Photographing powerful machines doesn’t always mean catching them at their fastest and most furious.
Alister Thorpe has yet to experience air-to-air photography, but he’s no stranger to car-to-car jobs. He once spent 28 days in the Australian outback on a shoot for Land Rover, taking pictures of the company’s vehicles in motion while strapped to a moving platform on the back of a tow truck.
Key to his success is an intimate understanding of his subject, Thorpe says. “As a kid, I used to build my own Scalextric cars and race them. I developed an interest in automotive aesthetics. Some of my favorite design houses were Italian, like Carrozzeria Touring.”
Thorpe says there are many similarities between shooting the interior of airplanes and automobiles. “The study of ergonomics and the design of someone’s personal space, where they’re going to be seated for quite a while, comes into play,” he explains. In fact, it was his automotive photography experience that led UK-based design firm forpeople to contact him about a big project with British Airways.
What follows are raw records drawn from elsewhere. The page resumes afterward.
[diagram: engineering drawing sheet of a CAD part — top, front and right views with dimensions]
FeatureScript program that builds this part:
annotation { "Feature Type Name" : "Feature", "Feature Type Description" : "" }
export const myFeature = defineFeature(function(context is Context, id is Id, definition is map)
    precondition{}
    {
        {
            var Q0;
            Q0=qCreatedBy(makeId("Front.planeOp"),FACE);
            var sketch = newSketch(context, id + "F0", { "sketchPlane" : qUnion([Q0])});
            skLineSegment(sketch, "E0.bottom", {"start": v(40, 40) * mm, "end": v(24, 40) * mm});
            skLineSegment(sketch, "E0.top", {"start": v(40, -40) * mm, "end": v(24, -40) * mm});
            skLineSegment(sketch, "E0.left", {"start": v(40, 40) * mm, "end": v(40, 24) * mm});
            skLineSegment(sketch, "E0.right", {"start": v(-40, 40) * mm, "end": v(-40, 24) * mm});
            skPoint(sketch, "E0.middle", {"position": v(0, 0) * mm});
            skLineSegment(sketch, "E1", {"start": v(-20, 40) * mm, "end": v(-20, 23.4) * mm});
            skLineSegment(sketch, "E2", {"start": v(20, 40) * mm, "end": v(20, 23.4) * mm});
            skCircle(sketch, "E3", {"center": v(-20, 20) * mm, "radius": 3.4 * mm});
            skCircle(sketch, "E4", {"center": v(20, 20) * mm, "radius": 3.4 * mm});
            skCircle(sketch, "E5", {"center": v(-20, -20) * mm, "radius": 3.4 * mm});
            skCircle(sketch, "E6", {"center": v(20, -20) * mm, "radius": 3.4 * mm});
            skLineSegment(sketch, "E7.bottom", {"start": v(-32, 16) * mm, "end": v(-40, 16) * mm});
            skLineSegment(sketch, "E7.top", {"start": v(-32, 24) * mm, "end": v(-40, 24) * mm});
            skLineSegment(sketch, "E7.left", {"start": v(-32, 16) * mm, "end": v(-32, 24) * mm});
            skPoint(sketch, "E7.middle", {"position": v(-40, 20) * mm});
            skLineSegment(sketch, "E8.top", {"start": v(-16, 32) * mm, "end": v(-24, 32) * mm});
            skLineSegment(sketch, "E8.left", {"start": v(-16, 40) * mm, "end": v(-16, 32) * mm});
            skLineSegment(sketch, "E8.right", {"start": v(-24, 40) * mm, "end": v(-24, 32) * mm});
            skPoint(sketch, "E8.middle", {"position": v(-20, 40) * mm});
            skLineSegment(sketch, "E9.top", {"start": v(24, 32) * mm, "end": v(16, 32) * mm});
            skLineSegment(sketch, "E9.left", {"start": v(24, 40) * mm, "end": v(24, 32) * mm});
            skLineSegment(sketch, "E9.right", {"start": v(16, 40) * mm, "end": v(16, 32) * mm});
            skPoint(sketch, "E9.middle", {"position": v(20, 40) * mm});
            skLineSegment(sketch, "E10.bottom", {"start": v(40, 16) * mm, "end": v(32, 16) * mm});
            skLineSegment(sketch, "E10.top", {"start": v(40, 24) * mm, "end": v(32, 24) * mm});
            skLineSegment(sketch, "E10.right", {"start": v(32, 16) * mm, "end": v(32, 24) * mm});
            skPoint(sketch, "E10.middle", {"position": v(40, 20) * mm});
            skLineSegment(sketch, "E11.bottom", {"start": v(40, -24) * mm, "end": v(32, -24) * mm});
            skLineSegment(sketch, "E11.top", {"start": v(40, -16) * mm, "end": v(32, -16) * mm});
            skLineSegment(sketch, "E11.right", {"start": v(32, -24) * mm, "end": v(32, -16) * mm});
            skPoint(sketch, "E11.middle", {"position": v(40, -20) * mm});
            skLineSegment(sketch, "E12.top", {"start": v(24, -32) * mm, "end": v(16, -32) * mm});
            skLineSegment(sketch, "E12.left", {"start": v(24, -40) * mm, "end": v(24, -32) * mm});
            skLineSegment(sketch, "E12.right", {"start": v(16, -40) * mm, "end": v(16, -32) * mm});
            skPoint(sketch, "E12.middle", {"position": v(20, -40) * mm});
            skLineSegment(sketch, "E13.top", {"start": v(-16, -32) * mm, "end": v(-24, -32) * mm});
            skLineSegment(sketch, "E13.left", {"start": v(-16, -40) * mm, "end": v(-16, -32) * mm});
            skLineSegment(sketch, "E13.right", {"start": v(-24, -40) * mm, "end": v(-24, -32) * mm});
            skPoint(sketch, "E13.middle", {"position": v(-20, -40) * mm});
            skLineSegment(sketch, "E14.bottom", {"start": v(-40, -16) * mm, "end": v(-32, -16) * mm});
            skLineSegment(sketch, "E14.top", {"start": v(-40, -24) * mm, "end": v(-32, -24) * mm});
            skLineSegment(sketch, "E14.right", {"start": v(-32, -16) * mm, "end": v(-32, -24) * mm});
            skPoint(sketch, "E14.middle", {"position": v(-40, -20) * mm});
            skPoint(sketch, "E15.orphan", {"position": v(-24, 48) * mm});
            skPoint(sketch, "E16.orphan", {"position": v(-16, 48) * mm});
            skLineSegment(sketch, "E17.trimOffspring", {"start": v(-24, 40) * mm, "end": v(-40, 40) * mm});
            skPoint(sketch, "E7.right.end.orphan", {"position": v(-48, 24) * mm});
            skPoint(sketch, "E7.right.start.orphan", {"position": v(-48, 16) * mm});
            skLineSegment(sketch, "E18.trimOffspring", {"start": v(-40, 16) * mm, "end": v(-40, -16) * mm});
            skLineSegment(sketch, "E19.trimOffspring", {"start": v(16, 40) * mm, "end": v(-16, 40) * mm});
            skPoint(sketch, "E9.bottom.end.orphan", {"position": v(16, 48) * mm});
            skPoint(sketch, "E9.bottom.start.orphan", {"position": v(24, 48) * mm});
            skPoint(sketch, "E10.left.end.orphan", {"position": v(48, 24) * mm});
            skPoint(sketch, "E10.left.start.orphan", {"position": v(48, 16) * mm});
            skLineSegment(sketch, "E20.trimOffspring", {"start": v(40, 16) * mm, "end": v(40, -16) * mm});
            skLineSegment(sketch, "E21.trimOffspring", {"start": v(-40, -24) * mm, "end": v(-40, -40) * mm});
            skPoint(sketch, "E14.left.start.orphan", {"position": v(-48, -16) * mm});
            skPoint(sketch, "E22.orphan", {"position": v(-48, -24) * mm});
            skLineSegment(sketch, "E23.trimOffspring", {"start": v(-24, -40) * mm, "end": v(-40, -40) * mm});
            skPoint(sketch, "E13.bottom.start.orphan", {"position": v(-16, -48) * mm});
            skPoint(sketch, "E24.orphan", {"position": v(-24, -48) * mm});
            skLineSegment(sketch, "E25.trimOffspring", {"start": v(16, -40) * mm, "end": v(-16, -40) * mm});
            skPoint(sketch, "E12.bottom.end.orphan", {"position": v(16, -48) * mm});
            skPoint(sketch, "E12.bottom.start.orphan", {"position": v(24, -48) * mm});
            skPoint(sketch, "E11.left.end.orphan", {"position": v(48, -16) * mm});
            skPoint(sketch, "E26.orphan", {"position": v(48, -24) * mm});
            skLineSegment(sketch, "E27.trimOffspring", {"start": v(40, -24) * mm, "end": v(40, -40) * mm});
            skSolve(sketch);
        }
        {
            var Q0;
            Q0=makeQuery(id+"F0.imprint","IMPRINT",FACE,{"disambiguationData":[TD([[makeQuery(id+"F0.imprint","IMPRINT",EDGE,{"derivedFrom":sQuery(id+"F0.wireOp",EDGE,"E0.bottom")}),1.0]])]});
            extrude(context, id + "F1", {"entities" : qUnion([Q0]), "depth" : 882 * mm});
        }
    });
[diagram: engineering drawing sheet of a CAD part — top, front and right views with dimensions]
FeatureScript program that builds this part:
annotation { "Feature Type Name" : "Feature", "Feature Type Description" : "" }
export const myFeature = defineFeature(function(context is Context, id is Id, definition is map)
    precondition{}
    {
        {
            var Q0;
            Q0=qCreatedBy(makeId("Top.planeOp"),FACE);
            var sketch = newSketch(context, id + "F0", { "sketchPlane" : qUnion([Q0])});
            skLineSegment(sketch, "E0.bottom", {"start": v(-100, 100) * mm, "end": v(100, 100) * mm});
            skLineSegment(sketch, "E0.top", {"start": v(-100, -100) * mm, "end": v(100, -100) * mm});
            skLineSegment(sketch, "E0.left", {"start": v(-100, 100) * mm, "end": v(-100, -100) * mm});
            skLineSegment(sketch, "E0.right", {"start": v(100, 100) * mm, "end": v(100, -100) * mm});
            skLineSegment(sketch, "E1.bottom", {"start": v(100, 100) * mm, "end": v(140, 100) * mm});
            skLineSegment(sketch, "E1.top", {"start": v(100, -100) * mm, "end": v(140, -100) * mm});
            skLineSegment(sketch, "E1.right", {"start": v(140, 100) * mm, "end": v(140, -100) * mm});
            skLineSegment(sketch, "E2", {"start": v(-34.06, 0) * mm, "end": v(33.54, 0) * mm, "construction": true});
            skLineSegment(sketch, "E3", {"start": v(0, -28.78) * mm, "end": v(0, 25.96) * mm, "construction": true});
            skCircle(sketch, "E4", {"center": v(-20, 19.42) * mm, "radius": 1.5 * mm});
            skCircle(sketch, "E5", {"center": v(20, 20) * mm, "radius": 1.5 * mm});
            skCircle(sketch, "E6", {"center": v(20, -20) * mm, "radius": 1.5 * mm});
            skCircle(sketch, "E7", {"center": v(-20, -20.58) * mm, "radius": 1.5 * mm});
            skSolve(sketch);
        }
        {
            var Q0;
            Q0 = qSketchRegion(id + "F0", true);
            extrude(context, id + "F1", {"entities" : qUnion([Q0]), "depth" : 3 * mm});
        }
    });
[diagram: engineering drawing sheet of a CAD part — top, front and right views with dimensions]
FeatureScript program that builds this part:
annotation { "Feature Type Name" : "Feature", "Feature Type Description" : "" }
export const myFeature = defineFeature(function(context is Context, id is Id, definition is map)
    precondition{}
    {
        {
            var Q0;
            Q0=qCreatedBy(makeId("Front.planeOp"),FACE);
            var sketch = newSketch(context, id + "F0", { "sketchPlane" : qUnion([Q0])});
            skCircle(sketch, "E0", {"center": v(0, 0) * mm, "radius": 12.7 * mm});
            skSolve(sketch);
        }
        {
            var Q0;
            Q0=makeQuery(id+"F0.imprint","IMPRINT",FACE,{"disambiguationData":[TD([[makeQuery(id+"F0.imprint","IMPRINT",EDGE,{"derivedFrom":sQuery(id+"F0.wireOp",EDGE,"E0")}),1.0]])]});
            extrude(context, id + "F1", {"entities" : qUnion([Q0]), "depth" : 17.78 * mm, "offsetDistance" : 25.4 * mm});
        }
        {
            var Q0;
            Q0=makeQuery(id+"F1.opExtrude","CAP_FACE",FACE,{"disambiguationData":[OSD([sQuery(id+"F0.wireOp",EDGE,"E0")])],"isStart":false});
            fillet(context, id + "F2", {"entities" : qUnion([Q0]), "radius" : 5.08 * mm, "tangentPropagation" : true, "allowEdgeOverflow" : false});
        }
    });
The main difference with aviation photography is that it tends to be far more static, Thorpe says. Half the battle with commercial airlines is finding a time slot when an aircraft is available, and this means shoots often take place in a hangar when an airplane is undergoing maintenance, or on the apron, but that can be after dark.
So, what happens when airlines want a “daylight feel”? Rather than using computer generated imagery, Thorpe shines artificial lighting through the aircraft windows. “We position the lights on top of scissor lifts, but we have to cover all the windows in something called a diffuser, which softens the light and makes it look like you’re at 35,000 feet.”
On the whole, the setup time, also known as the“pre-light,” is limited to a few hours. So it is essential that the best angles and lighting positions, and potential problems, are identified quickly: There’s no time to make major changes during the actual shoot.
When Thorpe does finally make it on board, he’s impressed with modern aircraft interior design. “The most interesting thing I have learned about aircraft interiors is how different they all are – how each airline decides how to design their own interior cabin spaces to gain an edge over their competitors,” he says. “I notice the attention to detail in the design. And if you speak to a frequent flyer, they will notice these things, too, and that is why airlines recognize the importance of good interior design.”